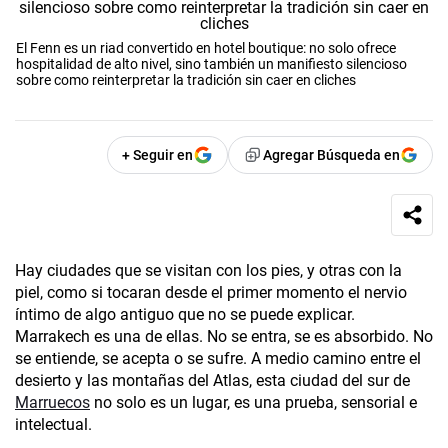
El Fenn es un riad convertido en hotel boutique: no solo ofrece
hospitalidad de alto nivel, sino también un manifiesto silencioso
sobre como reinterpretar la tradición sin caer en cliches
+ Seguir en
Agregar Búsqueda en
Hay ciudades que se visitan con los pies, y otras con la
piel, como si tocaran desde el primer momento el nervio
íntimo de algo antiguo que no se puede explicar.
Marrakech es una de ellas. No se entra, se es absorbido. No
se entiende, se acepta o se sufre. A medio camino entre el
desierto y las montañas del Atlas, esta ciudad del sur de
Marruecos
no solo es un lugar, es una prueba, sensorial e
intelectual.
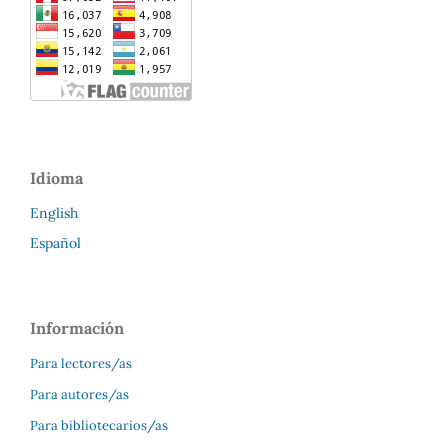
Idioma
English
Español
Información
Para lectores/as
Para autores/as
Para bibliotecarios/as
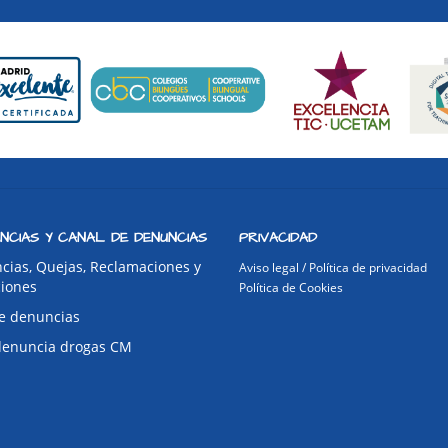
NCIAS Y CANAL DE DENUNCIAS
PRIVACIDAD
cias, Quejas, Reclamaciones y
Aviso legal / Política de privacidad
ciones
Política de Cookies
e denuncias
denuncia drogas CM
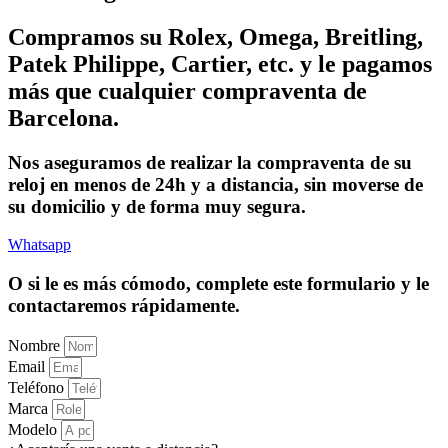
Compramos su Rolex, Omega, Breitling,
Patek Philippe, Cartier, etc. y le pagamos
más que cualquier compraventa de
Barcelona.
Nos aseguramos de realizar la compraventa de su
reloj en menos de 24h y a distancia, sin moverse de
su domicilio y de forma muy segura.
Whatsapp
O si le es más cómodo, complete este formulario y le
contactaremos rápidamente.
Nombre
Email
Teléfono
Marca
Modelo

--

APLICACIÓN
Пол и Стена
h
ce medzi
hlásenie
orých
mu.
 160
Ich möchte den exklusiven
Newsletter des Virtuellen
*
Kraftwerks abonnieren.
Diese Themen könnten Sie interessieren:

==

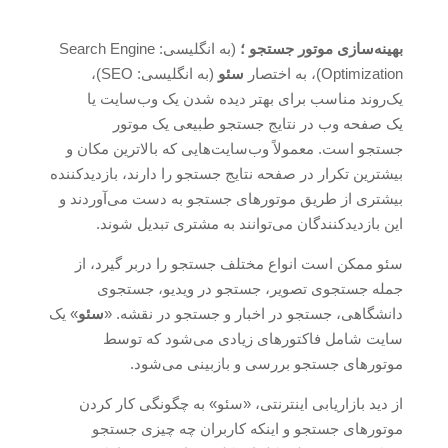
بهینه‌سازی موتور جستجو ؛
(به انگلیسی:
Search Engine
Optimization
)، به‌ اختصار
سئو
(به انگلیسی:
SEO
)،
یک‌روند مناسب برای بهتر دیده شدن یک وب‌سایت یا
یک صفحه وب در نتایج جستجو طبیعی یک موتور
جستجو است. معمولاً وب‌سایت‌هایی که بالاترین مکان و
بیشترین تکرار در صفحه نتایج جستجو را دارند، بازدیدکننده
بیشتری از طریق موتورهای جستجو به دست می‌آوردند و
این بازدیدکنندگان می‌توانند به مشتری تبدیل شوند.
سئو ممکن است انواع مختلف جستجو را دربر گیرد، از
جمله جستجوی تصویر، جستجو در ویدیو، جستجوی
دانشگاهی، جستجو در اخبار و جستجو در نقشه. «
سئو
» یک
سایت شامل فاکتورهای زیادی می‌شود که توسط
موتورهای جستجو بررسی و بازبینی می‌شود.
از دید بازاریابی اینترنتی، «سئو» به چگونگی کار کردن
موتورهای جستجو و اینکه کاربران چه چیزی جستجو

▶ _Instructions to follow_:
Check the records above and copy each line that has the string "como".

▶ _Response area_:
sobre como reinterpretar la tradición sin caer en cliches
piel, como si tocaran desde el primer momento el nervio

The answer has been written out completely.